Most people sweat when they exercise or exert themselves, are in a hot environment, or are nervous, anxious or under stress. The excessive sweating experienced with hyperhidrosis far exceeds such normal sweating.
Hyperhidrosis usually affects the hands, feet, underarms and sometimes the face. Rarely, the entire body is affected. The excessive sweat may soak through clothes or drip off your hands. Episodes usually occur at least once a week without an obvious reason.
When to see a doctor
See your doctor if:
- Sweating disrupts your daily routine
- You suddenly begin to sweat more than usual
- You experience night sweats for no apparent reason
Sweating is your body's mechanism to cool itself. Your nervous system automatically triggers your sweat glands when your body temperature rises. Sweating also normally occurs, especially on your palms, when you're nervous.

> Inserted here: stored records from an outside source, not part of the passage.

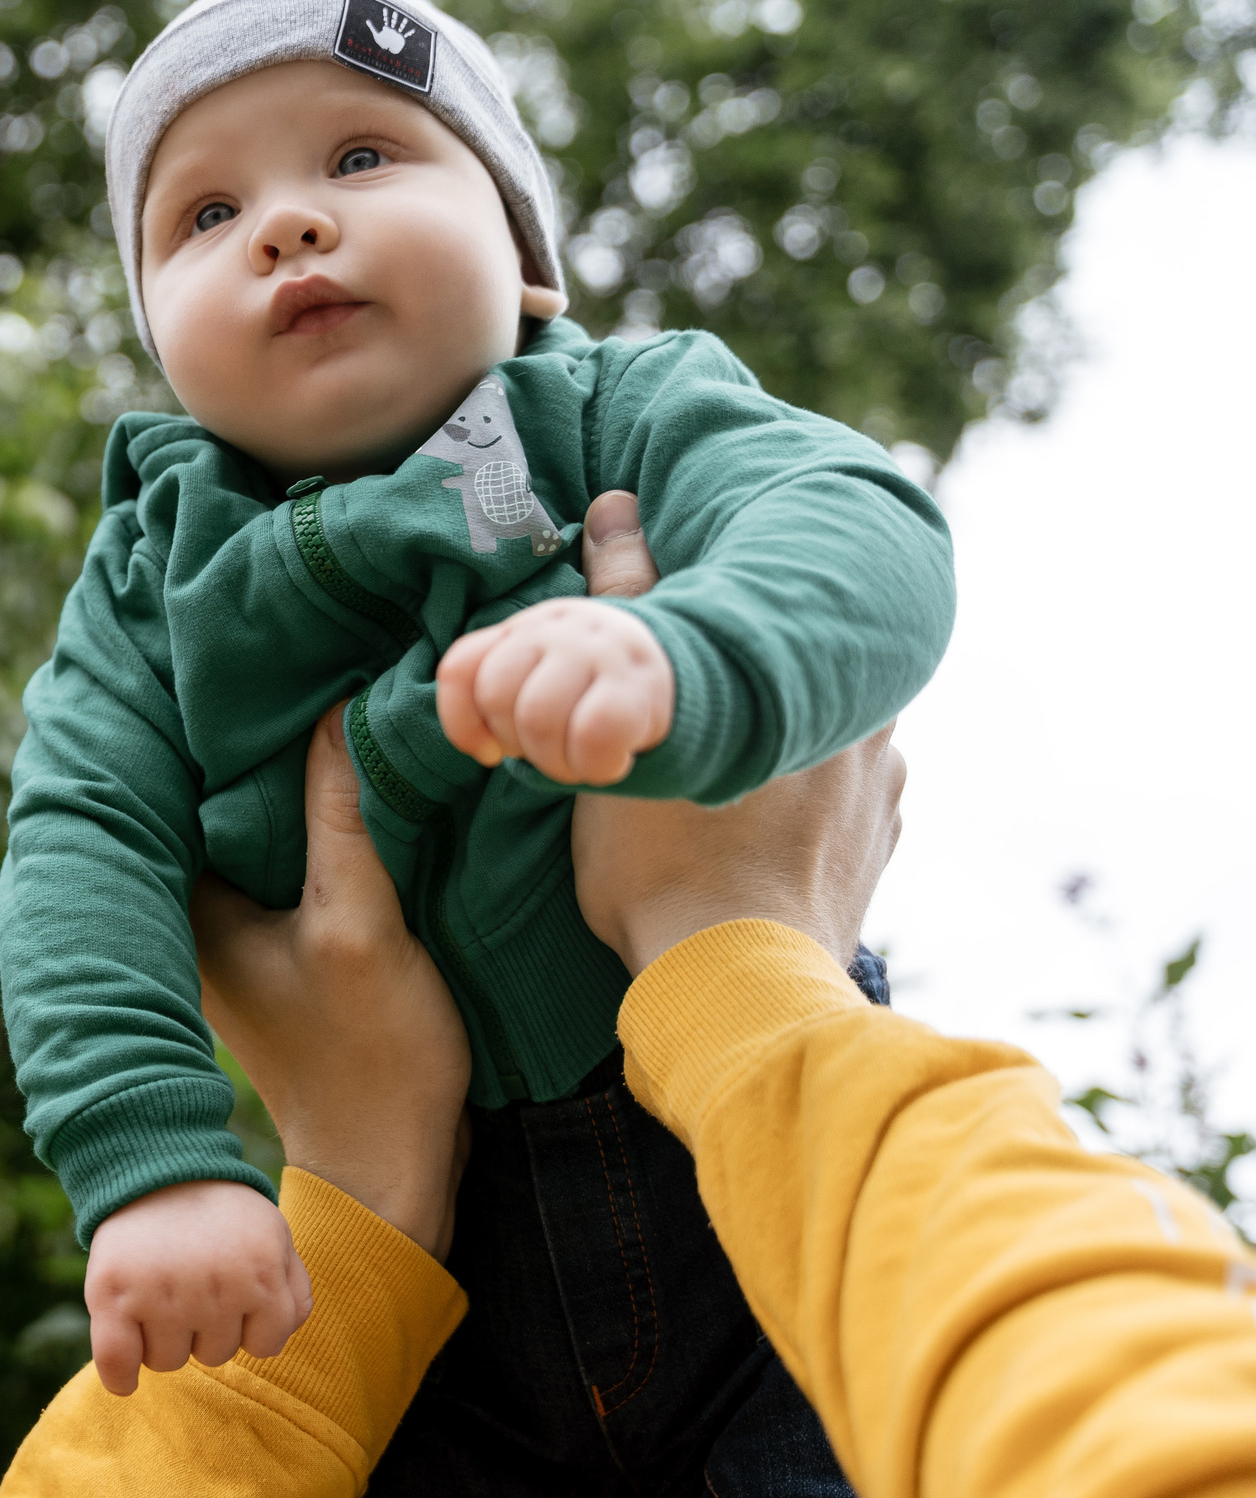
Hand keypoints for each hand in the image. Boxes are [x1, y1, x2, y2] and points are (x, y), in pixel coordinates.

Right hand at [84, 1180, 311, 1395]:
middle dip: (204, 1326)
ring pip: (169, 1361)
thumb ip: (292, 1287)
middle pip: (214, 1355)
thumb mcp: (273, 1234)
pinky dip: (120, 1377)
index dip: (248, 1324)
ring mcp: (162, 1294)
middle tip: (190, 1282)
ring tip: (159, 1292)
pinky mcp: (113, 1294)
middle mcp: (214, 1289)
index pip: (265, 1346)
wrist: (156, 1165)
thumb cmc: (219, 1209)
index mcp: (260, 1275)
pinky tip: (125, 1379)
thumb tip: (281, 1336)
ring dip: (164, 1339)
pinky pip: (118, 1362)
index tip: (232, 1298)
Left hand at [191, 706, 470, 1259]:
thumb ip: (344, 818)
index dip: (221, 726)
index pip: (184, 787)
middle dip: (260, 745)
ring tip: (333, 703)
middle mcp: (193, 916)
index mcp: (186, 909)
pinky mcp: (281, 943)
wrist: (394, 1167)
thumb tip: (336, 710)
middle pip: (218, 801)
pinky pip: (287, 857)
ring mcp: (236, 932)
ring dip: (292, 781)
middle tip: (305, 666)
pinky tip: (355, 780)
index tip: (262, 664)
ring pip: (257, 827)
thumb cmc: (369, 1058)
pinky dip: (315, 822)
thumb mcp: (360, 923)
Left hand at [437, 596, 674, 785]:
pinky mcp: (637, 681)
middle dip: (517, 743)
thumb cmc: (589, 690)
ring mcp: (596, 649)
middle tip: (550, 752)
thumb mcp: (539, 678)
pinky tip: (611, 762)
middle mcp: (555, 628)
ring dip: (555, 761)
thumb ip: (499, 697)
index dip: (461, 721)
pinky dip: (596, 765)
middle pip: (497, 696)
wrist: (677, 672)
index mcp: (521, 629)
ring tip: (580, 761)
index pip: (461, 668)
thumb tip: (485, 749)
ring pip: (538, 717)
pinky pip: (592, 735)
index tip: (489, 752)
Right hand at [561, 491, 906, 973]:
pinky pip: (848, 812)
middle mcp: (870, 733)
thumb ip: (627, 607)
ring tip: (728, 781)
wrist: (732, 988)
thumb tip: (617, 509)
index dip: (739, 623)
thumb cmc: (665, 861)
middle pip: (809, 678)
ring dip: (792, 751)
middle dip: (763, 687)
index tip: (702, 636)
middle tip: (702, 709)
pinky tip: (762, 833)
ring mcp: (881, 802)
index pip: (787, 618)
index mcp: (818, 687)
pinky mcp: (876, 858)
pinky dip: (810, 813)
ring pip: (832, 744)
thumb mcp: (625, 729)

In hyperhidrosis, the nerves responsible for triggering your sweat glands become overactive and call for more perspiration even when it's not needed. The problem worsens if you're under stress or nervous.
The type of hyperhidrosis that occurs primarily in your palms and soles may have a genetic component, because it sometimes clusters in families. If you have excessive sweating all over your body, it may be caused by an underlying health factor, such as:
- Certain medications
- Menopause hot flashes
- Low blood sugar
- Overactive thyroid gland
- Some types of cancer
- Heart attack
- Infectious disease
Complications of hyperhidrosis include:
- Infections. People who sweat profusely are more prone to skin infections. These infections can range from ringworm to warts.
- Other skin conditions. Certain skin conditions, such as eczema and skin rashes, occur more frequently in people with hyperhidrosis. Excessive sweating may worsen skin inflammation.
- Social and emotional effects. Having clammy or dripping hands and perspiration-soaked clothes can be embarrassing. Palm sweat can soak into paperwork, affecting occupational and educational pursuits.